Policiais da UPP em comunidade carioca: relatório policial concluiu que a tortura de moradores era costumeira nos contêineres da sede da UPP (Tânia Rêgo/ABr)
Da Redação
Publicado em 3 de outubro de 2013 às 09h45.
Rio - Além dos crimes de tortura seguida de morte e de ocultação de cadáver, os dez policiais militares da Unidade de Polícia Pacificadora (UPP) da Rocinha acusados de envolvimento no sumiço do pedreiro Amarildo de Souza serão denunciados pelo Ministério Público por fraude processual, acusados de tentarem confundir a investigação.
Segundo o relatório da Polícia Civil, que pede a prisão preventiva dos dez PMs indiciados, a tortura de moradores era costumeira nos contêineres da sede da UPP, no topo da favela.

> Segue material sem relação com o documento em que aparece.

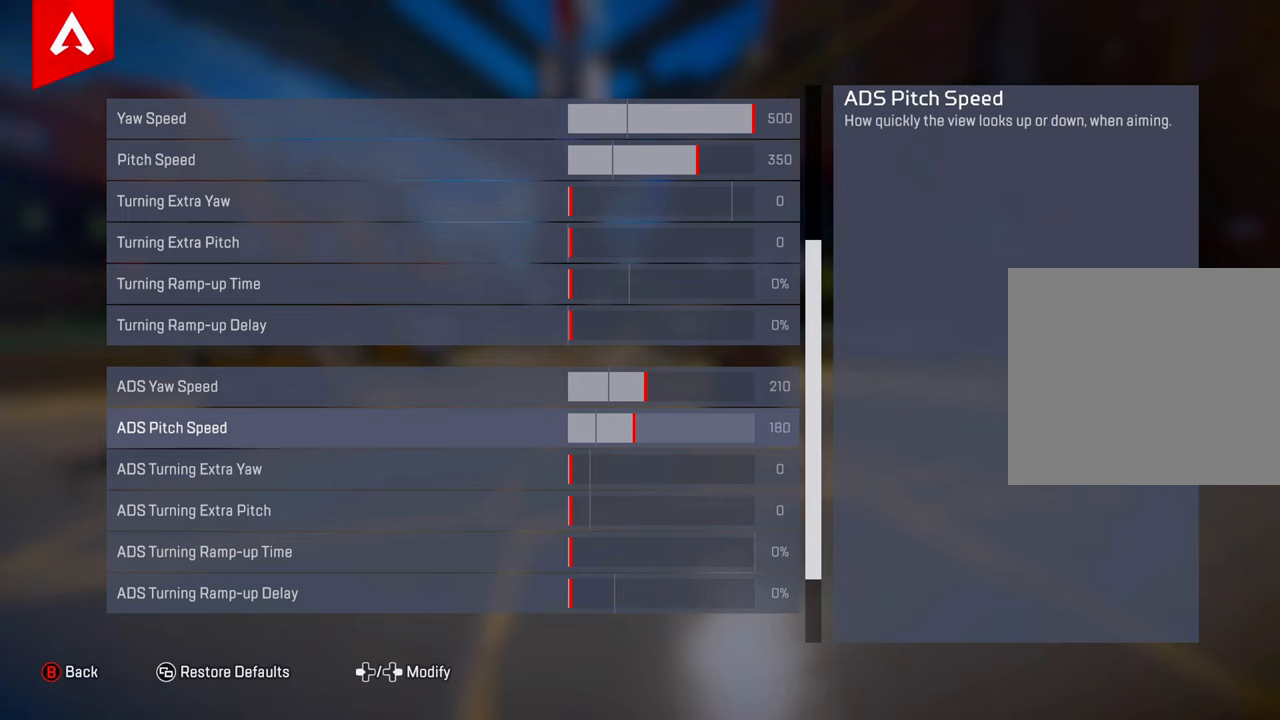
{"buttons": [], "left_stick": "center", "right_stick": "center", "events": []}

A mulher de Amarildo, Elisabete Gomes da Silva, comemorou a conclusão policial. "Todos na comunidade sabiam que meu marido sumiu na mão dos PMs. Amarildo foi nascido e criado na Rocinha, era muito querido, não tinha motivo para ser morto pelos traficantes. Essa história foi inventada numa tentativa de inocentar os PMs. Agora que a verdade veio à tona, só me resta lutar para que eles sejam condenados e torcer para que o corpo apareça. Ele merece ter um enterro digno."
Entre os PMs que vão responder pelos três crimes há dois oficiais: um tenente e o major Edson Santos, que comandava a UPP quando ocorreu o sumiço, em 14 de julho. Se condenados, as penas individuais podem chegar a 30 anos. Todos negam as acusações. Eles afirmam que Amarildo foi ouvido e liberado em seguida.
O advogado Marcos Espínola, que defende quatro dos dez PMs, afirmou que as provas contra os acusados são frágeis. "A polícia quis dar uma satisfação à opinião pública. Tenho certeza de que a fragilidade das provas resultará na absolvição dos policiais pela Justiça."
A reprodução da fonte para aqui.